# Instruction
Convert every line of the material below into a JSON list of strings, one string per line, with blank lines omitted. Leave the picture markers out of the list.

Collected data
__________________________________________________

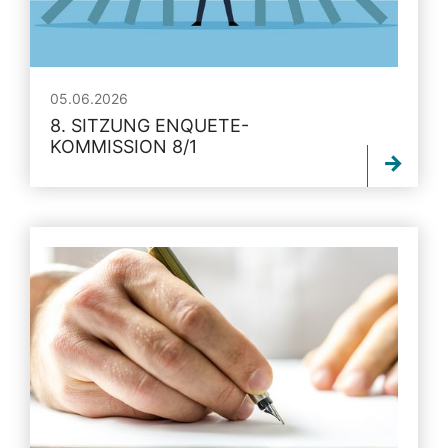
05.06.2026
8. SITZUNG ENQUETE-
KOMMISSION 8/1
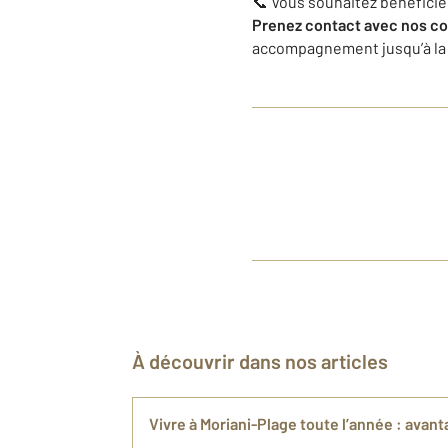
📞 Vous souhaitez bénéficier
Prenez contact avec nos co
accompagnement jusqu’à la 
À découvrir dans nos articles
Vivre à Moriani-Plage toute l’année : avant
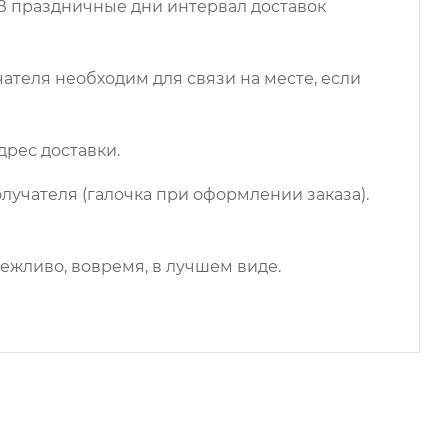
 В праздничные дни интервал доставок
чателя необходим для связи на месте, если
дрес доставки.
лучателя (галочка при оформлении заказа).
ежливо, вовремя, в лучшем виде.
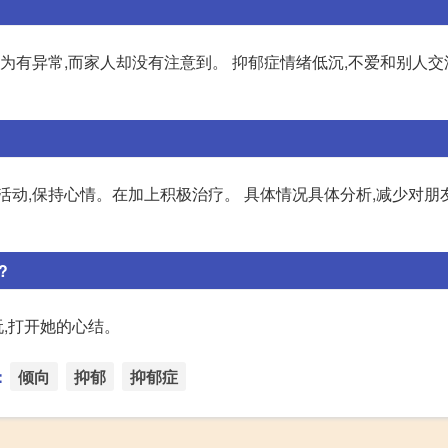
为有异常,而家人却没有注意到。 抑郁症情绪低沉,不爱和别人交
活动,保持心情。在加上积极治疗。 具体情况具体分析,减少对朋
?
玩,打开她的心结。
：
倾向
抑郁
抑郁症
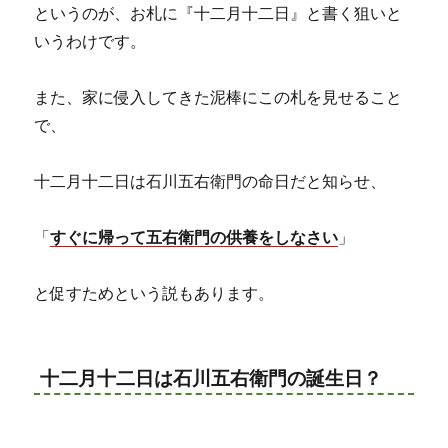
というのが、お札に『十二月十二日』と書く狙いと
いうわけです。
また、家に侵入してきた泥棒にこの札を見せること
で、
十二月十二日は石川五右衛門の命日だと知らせ、
「
すぐに帰って五右衛門の供養をしなさい
」
と促すためという説もあります。
十二月十二日は石川五右衛門の誕生日？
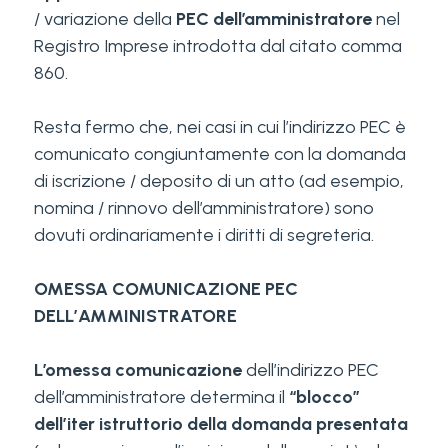
/ variazione della
PEC dell’amministratore
nel
Registro Imprese introdotta dal citato comma
860.
Resta fermo che, nei casi in cui l’indirizzo PEC è
comunicato congiuntamente con la domanda
di iscrizione / deposito di un atto (ad esempio,
nomina / rinnovo dell’amministratore) sono
dovuti ordinariamente i diritti di segreteria.
OMESSA COMUNICAZIONE PEC
DELL’AMMINISTRATORE
L’omessa comunicazione
dell’indirizzo PEC
dell’amministratore determina il
“blocco”
dell’iter istruttorio della domanda presentata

__________________________________________________

# Reply to the task
[
  "05.06.2026",
  "8. SITZUNG ENQUETE-",
  "KOMMISSION 8/1",
  "📞 Vous souhaitez bénéficier",
  "Prenez contact avec nos co",
  "accompagnement jusqu’à la ",
  "À découvrir dans nos articles",
  "Vivre à Moriani-Plage toute l’année : avant",
  " В праздничные дни интервал доставок",
  "чателя необходим для связи на месте, если",
  "дрес доставки.",
  "лучателя (галочка при оформлении заказа).",
  "ежливо, вовремя, в лучшем виде.",
  "为有异常,而家人却没有注意到。 抑郁症情绪低沉,不爱和别人交",
  "活动,保持心情。在加上积极治疗。 具体情况具体分析,减少对朋",
  "?",
  "玩,打开她的心结。",
  "：",
  "倾向",
  "抑郁",
  "抑郁症",
  "というのが、お札に『十二月十二日』と書く狙いと",
  "いうわけです。",
  "また、家に侵入してきた泥棒にこの札を見せること",
  "で、",
  "十二月十二日は石川五右衛門の命日だと知らせ、",
  "「",
  "すぐに帰って五右衛門の供養をしなさい",
  "」",
  "と促すためという説もあります。",
  "十二月十二日は石川五右衛門の誕生日？",
  "/ variazione della",
  "PEC dell’amministratore",
  "nel",
  "Registro Imprese introdotta dal citato comma",
  "860.",
  "Resta fermo che, nei casi in cui l’indirizzo PEC è",
  "comunicato congiuntamente con la domanda",
  "di iscrizione / deposito di un atto (ad esempio,",
  "nomina / rinnovo dell’amministratore) sono",
  "dovuti ordinariamente i diritti di segreteria.",
  "OMESSA COMUNICAZIONE PEC",
  "DELL’AMMINISTRATORE",
  "L’omessa comunicazione",
  "dell’indirizzo PEC",
  "dell’amministratore determina il",
  "“blocco”",
  "dell’iter istruttorio della domanda presentata"
]